Histoires

— Monsieur, je peux ramener votre fille à la vie, dit le garçon des rues. Le businessman regarda autour de lui et resta figé.

Les rues animées de Kiev se firent soudainement silencieuses pour Oleg Ivanovich, un puissant homme d’affaires, lorsqu’une voix d’enfant traversa le tumulte. Devant lui, un garçon d’environ dix ans, pieds nus, vêtu de vêtements sales et usés, le regardait avec des yeux d’une sagesse troublante. Il disait s’appeler Nazar et affirmait pouvoir aider sa fille, Solomiya, clouée au lit depuis trois ans après un grave accident de voiture.

Oleg, endurci par les années et les échecs médicaux, réagit d’abord avec scepticisme.

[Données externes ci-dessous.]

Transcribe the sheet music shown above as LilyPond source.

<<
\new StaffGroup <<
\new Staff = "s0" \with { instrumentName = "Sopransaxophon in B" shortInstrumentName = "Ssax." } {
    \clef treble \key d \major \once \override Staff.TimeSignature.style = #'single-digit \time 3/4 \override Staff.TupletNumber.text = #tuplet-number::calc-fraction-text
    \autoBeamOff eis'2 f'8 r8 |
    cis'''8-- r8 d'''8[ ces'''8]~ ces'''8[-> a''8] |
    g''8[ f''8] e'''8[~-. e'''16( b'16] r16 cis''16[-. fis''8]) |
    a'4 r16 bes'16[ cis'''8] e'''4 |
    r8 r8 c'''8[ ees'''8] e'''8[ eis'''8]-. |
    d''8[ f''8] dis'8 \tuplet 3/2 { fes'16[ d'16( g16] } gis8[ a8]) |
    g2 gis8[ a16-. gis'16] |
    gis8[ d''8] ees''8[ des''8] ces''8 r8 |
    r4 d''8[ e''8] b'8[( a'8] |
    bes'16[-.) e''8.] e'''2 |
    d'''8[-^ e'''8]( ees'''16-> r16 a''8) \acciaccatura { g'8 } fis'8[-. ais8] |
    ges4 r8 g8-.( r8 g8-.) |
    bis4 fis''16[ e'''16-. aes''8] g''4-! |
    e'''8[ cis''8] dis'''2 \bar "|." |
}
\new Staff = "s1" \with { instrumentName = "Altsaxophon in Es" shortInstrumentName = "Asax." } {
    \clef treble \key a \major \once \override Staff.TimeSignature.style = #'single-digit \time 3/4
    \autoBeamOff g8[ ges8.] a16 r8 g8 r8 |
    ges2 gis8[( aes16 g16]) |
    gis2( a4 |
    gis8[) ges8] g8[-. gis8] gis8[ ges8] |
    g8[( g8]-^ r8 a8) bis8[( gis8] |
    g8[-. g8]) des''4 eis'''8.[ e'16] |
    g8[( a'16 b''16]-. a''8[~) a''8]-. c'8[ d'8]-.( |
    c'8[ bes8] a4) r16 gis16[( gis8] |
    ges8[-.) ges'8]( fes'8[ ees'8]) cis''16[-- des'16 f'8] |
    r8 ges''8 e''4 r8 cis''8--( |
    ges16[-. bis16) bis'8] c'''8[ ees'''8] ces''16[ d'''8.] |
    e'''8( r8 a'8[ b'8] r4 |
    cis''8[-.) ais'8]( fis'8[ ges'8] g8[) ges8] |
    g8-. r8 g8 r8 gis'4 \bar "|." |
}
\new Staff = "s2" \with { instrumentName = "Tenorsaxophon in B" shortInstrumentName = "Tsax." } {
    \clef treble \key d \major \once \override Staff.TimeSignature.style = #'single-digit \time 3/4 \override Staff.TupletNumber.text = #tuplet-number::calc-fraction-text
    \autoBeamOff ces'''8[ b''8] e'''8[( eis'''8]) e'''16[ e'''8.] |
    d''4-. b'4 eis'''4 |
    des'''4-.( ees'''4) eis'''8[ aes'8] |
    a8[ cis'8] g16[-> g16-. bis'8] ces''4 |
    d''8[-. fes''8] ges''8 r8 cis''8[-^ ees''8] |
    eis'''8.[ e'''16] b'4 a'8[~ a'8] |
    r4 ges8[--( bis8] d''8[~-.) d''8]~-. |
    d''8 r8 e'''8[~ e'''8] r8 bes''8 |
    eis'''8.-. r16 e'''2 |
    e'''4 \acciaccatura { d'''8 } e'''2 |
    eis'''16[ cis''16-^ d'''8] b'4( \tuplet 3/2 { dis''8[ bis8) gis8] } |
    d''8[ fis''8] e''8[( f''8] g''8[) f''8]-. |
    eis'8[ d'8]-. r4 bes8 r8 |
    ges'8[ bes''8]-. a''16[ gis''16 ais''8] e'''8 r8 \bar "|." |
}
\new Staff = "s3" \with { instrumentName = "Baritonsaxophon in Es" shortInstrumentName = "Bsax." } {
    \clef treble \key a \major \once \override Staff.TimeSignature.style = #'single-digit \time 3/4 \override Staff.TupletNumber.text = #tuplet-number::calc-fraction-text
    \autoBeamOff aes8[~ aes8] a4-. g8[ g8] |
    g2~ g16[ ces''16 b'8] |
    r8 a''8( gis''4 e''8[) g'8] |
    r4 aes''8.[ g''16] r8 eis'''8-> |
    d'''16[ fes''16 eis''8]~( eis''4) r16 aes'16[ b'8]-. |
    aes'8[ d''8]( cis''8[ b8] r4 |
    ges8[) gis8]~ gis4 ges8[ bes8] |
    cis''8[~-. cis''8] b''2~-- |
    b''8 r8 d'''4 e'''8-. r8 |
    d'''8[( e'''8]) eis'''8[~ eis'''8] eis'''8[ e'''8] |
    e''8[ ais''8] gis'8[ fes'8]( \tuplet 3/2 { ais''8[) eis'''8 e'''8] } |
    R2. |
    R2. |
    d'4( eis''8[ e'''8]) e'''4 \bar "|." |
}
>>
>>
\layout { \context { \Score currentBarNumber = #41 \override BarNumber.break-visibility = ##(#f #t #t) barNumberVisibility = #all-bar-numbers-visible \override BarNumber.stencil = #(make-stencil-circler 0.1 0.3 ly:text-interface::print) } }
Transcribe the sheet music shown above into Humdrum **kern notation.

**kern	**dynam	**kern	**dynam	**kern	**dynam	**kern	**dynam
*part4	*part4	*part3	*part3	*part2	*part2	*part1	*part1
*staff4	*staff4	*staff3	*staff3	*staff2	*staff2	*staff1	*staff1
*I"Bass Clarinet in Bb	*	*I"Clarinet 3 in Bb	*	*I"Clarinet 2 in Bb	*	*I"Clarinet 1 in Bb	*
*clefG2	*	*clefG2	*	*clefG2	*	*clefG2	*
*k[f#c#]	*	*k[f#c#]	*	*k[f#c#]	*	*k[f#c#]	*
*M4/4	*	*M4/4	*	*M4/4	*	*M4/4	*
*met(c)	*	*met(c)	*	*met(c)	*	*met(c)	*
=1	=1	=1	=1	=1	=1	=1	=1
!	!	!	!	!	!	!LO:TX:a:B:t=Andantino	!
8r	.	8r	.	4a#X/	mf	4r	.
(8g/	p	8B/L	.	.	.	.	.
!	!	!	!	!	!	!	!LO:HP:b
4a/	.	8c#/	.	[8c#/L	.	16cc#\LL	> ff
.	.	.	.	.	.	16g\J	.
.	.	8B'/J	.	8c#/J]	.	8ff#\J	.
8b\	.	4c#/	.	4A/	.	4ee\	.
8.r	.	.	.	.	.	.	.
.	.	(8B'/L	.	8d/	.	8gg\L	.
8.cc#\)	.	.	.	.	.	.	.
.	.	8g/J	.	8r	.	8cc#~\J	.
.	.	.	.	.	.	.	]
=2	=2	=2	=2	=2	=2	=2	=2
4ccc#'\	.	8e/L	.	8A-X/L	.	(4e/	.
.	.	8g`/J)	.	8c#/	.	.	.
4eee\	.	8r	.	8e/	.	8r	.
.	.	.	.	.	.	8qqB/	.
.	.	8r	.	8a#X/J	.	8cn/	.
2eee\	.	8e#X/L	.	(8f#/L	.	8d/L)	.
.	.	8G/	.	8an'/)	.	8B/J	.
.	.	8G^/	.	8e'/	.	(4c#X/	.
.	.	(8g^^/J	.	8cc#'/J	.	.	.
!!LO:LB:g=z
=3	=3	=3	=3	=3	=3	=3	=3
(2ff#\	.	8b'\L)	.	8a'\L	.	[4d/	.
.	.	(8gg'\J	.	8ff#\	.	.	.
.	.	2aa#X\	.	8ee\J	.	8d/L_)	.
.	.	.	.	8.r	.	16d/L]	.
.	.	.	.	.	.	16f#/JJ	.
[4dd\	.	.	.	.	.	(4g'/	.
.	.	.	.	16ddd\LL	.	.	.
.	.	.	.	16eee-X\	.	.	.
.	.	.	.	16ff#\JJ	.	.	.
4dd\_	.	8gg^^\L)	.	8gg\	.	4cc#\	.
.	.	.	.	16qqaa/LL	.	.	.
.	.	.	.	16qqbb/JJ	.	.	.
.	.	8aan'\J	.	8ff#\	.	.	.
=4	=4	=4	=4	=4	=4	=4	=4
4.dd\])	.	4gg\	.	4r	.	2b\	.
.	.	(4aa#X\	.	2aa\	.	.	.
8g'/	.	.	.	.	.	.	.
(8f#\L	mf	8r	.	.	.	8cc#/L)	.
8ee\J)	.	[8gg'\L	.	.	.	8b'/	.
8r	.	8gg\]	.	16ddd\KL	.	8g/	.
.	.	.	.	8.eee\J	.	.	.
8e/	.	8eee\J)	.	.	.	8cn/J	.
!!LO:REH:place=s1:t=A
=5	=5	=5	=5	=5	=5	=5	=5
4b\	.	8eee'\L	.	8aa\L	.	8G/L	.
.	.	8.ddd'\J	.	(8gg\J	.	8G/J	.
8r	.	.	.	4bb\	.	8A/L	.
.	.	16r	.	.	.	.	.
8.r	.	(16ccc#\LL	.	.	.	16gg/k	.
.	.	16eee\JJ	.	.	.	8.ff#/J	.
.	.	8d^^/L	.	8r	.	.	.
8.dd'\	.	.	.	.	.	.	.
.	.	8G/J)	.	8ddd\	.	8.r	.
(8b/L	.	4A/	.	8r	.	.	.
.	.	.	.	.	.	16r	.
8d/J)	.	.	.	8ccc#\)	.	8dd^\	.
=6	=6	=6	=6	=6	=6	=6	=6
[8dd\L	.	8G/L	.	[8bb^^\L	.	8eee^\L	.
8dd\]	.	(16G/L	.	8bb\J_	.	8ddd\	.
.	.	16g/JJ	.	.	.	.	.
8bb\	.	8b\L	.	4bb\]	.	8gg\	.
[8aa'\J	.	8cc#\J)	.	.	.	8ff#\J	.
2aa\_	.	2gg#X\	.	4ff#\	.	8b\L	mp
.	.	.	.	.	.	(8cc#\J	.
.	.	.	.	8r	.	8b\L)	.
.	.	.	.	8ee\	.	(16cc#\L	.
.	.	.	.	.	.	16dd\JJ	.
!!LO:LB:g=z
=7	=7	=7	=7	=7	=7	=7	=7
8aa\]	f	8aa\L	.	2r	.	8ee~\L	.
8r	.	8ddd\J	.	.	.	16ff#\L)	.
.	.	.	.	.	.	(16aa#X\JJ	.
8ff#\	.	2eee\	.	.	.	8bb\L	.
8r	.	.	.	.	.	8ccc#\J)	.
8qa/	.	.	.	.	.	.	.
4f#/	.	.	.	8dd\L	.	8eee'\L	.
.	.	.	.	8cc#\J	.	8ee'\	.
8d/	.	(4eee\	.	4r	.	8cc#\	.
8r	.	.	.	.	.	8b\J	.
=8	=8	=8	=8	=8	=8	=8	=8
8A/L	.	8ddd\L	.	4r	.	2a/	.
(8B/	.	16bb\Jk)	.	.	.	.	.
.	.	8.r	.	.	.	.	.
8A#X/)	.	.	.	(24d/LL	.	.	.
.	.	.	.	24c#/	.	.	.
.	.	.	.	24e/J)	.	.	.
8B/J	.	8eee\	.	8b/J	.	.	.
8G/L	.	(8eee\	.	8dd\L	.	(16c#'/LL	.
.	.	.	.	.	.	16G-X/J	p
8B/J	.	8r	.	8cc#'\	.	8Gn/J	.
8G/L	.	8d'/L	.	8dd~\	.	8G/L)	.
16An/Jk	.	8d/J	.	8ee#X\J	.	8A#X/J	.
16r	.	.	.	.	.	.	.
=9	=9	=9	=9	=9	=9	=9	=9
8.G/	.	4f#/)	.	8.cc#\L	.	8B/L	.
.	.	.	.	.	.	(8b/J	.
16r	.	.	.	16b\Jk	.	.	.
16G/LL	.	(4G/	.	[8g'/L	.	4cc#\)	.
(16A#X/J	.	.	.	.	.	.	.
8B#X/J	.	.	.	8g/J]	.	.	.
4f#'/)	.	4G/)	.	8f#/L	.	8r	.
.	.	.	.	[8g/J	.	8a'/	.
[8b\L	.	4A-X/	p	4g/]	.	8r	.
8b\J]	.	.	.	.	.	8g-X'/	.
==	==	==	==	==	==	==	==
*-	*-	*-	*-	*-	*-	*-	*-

Mais quelque chose dans la voix de l’enfant — fragile, mais sûre — éveilla une étincelle d’espoir. Contre toute logique, Oleg accepta de le ramener chez lui, non sans l’avertir que s’il mentait, il en paierait les conséquences.

Dans la luxueuse demeure d’Oleg à Koncha-Zaspa, Nazar se dirigea sans hésiter vers la chambre de Solomiya. Belle mais amère, la jeune fille le regarda avec méfiance. Nazar l’observa en silence, puis dit :

— Ton corps n’est pas brisé, Solomiya. C’est la peur qui te retient, comme une chaîne.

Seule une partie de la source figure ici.